To make matters worse and unlike Rage’s releases from the eighties and nineties, the simplicity in songwriting isn’t supported by a required, inversely proportional level of inspiration and instead becomes a burden. Having expunged the problematic element named “Smolski” from the band—Wagner doesn’t seem to joke as he rasps “My way or the highway, it’s heaven or hell” on the unbearably cheesy “My Way”— the band’s path has been reset and remodeled. But there’s an unfilled hole where Smolski’s guitar and influences lay. In hindsight, these circumstances might help explain how the ten solid but disappointing tracks on The Devil Strikes Again came to be. All of them very similar, of almost metronomic, short length, and left without room for progressions or developments. Few songs are worth mentioning among this bunch. “War” and the title track are presented as hardened arena rockers, “Ocean Full of Tears” would be a top-notch scorcher were it not for the furiously over the top chorusing, and “Times of Darkness” proves that Wagner can still write a good near-ballad. The eastern melodies infused in “The Dark Side of the Sun” show what a long way a little variation can take you and as such stands opposite to the mediocre mess that is “Back on Track” that not even a charming, if somewhat uninspired guitar solo can salvage. In all of these songs, heaviness makes a comeback but it can’t escape feeling hollow and strained, as if without a proper framework.

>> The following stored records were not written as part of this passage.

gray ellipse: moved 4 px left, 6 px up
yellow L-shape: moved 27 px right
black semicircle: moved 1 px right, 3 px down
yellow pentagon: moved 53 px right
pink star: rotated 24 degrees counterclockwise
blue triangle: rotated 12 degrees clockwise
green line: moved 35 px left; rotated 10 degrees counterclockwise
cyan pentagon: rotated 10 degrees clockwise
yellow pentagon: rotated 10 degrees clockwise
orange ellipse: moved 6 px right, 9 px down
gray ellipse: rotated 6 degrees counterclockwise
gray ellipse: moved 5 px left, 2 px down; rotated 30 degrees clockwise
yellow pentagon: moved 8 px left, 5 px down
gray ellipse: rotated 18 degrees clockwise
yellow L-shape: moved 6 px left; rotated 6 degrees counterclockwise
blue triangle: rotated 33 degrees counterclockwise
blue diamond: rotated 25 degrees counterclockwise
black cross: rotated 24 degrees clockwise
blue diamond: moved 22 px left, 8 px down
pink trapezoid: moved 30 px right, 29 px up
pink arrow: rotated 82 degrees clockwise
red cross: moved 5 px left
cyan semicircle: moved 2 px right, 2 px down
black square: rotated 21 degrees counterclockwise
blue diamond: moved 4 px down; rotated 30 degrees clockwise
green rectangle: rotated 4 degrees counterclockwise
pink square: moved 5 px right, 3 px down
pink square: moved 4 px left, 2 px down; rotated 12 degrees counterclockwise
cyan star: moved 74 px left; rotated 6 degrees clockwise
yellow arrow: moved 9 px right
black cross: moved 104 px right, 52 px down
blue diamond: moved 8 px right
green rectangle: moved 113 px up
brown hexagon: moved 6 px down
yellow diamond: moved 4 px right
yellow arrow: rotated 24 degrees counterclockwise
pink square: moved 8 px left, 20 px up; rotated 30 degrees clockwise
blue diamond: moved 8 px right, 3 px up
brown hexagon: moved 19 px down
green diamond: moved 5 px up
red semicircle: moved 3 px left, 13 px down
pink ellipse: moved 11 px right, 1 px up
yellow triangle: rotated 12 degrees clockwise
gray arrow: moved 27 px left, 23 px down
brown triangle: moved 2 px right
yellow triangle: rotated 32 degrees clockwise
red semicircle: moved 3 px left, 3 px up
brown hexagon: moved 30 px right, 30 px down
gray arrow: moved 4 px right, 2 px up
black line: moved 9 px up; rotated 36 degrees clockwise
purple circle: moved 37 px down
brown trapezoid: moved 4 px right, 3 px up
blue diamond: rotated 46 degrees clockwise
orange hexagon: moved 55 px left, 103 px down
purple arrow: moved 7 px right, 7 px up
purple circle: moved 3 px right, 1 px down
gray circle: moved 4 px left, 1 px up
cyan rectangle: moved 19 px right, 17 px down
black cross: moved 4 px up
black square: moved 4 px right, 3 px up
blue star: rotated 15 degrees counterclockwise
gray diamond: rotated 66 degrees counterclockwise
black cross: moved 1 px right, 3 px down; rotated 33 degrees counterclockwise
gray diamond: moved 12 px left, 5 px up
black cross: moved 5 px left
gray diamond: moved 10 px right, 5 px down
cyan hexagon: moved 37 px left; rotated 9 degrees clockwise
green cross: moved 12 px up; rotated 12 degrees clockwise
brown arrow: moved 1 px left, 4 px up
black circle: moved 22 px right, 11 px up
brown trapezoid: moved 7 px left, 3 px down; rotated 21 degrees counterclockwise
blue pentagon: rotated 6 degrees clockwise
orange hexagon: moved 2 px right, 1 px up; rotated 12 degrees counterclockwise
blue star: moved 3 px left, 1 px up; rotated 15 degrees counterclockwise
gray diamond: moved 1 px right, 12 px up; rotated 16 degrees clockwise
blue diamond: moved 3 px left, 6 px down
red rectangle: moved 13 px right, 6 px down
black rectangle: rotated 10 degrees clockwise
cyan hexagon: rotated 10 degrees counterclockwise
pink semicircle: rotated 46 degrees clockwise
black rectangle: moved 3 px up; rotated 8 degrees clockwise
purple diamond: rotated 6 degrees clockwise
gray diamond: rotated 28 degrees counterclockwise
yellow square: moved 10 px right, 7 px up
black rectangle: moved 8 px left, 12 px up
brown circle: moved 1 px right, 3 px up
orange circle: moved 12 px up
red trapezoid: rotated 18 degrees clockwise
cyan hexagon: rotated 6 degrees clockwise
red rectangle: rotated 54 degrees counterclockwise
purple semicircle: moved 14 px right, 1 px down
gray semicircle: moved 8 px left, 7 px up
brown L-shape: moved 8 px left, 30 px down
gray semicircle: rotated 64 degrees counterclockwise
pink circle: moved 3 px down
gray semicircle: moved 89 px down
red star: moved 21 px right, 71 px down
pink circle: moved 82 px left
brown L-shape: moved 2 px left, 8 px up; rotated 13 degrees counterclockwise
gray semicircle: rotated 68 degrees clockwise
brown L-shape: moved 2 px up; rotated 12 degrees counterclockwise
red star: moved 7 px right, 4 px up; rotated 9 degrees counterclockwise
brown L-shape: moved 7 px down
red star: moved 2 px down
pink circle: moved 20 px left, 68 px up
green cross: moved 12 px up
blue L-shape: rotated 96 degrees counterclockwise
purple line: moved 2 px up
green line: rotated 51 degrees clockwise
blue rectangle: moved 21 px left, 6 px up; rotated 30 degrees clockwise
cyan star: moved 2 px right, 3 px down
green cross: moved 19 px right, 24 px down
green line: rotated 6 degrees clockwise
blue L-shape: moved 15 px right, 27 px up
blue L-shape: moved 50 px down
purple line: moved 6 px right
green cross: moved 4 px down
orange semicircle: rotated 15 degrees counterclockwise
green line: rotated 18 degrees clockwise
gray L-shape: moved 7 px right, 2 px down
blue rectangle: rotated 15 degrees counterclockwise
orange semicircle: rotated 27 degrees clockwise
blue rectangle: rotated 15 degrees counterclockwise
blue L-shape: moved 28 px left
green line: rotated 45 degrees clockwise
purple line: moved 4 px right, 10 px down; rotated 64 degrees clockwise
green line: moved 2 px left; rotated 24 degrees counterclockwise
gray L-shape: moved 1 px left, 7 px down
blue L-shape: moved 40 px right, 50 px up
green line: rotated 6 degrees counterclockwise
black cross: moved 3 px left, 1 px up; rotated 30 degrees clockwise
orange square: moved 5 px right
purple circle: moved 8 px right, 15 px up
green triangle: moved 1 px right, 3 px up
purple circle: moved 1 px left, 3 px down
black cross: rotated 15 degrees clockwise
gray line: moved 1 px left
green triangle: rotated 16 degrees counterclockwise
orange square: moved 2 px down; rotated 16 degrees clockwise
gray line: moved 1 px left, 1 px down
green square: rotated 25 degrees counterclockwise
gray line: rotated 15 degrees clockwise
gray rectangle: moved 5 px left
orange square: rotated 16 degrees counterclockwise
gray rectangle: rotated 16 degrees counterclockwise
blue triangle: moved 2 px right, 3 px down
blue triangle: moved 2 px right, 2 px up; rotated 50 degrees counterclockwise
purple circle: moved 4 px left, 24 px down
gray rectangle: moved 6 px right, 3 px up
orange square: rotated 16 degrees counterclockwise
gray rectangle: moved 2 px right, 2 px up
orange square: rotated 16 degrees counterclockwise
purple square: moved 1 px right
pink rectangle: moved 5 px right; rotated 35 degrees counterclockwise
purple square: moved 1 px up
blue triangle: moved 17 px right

Musicianship-wise, Rage are still an impressive band. Wagner’s vocals are as pleasant as ever in their imperfections, and while guitarist Marcos Rodríguez and drummer Vassilios “Lucky” Maniatopoulos lack some of the finesse or flamboyancy of musicians such as Smolski, Terrana, and Hilgers, they fit their roles and simplified structural positions effectively, churning out relatively interesting riffs and direct, uncomplicated rhythmical patterns. It would be quite unfair to blame either of them of holding the band back. Finally, the production, mixing and mastering (courtesy of Dan Swanö) are reminiscent of the band’s previous record, 21, with Wagner’s bass pushed to the back, but with a generally pleasant, full, and well-defined sound that gives priority to the riffing without overwriting vocals and drums.
In the end, The Devil Strikes Again makes for a solid, yet frustrating release built on almost arena rock propositions but lacking catchy, memorable songs. While some fans will be happy to hear their favorite metallers going back to basics, AMG’s perception of a quirky and, at times, refreshing band might truly be dead.